1. On 8/11/2020, during a tour of the Medical ICU (Intensive Care Unit), in front of Room #35, occupied by a COVID + patient, the following was observed:

a. At approximately 10:25 AM, an inspection of the isolation cart situated outside of the room revealed that in the second drawer, co-mingled with clean patient care supplies, was a brown paper bag labeled with Staff #35's name. The bag contained a pair of clear goggles.

(i) Upon interview, Staff #23 confirmed that Staff #35's last shift was Sunday, 8/9/2020.

b. Inside the third drawer of the isolation cart, co-mingled with clean patient care supplies, was a faceshield with medical tape on the corner where the elastic strap was attached. Upon closer inspection, the area covered with tape revealed a broken snap under the taped area. The plastic shield appeared to have a grimy film on its surface. The faceshield was not labeled with a staff member's name.
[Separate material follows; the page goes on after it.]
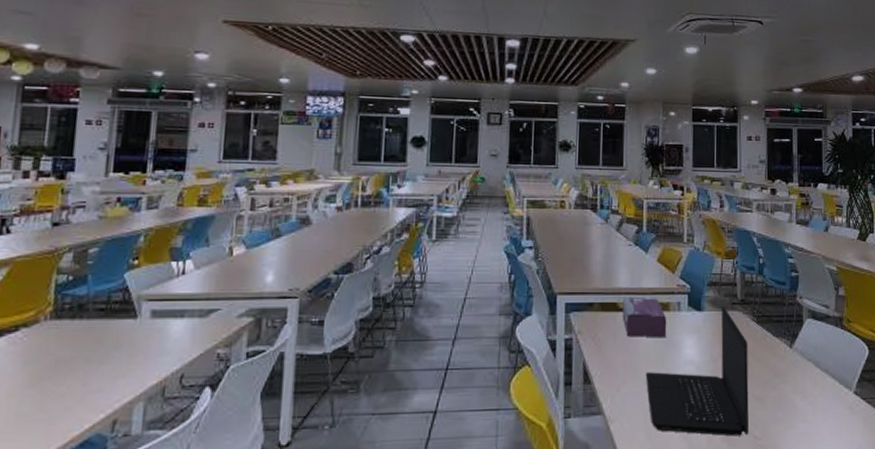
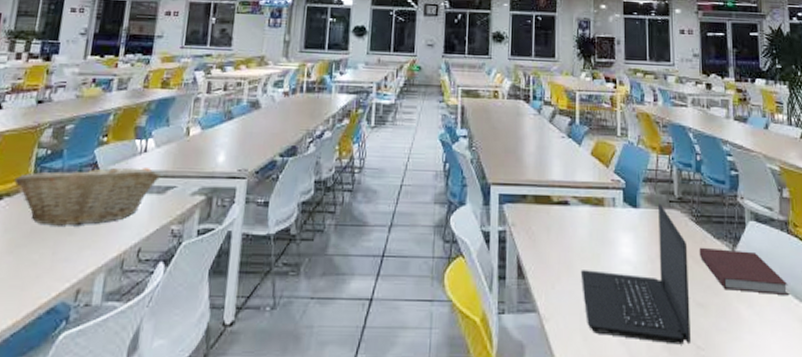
fruit basket: none [31,290,202,356] -> present [14,165,160,227]
tissue box: present [622,296,667,338] -> none [556,190,602,235]
notebook: none [759,345,840,386] -> present [699,247,788,296]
(i) Upon interview, Staff #17 stated that tape is used to reinforce the corners of the shield. Staff #17 stated that faceshields are cleaned and reused by staff.

2. At 11:02 AM, during an observation of a room cleaning (Room #35), the following was revealed:

a. Upon completion of cleaning, Staff #18 doffed (removed) his/her gown, gloves and face shield.
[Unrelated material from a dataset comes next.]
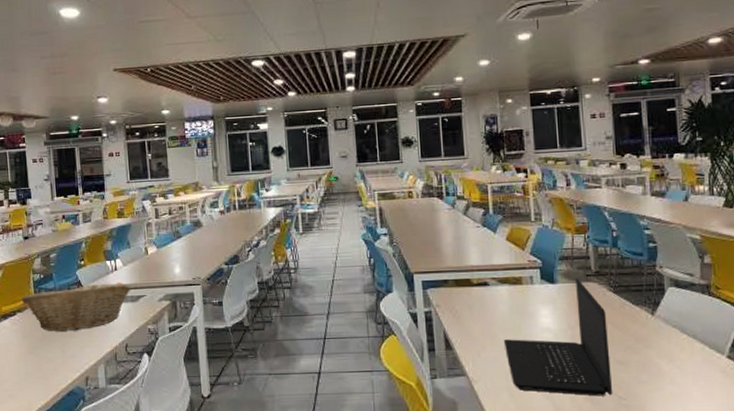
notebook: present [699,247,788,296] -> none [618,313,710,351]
(i) Staff #18 then proceeded to walk down and around the hallway to obtain a yellow wet floor sign. He/she failed to remove the surgical mask used over the N95 mask.

(ii) Staff #17 and Staff #23 confirmed that he/she should have removed and discarded the surgical mask along with other PPE (personal protective equipment) used while cleaning Room #35.

3. The above findings were confirmed by Staff #15, Staff #17 and Staff #23.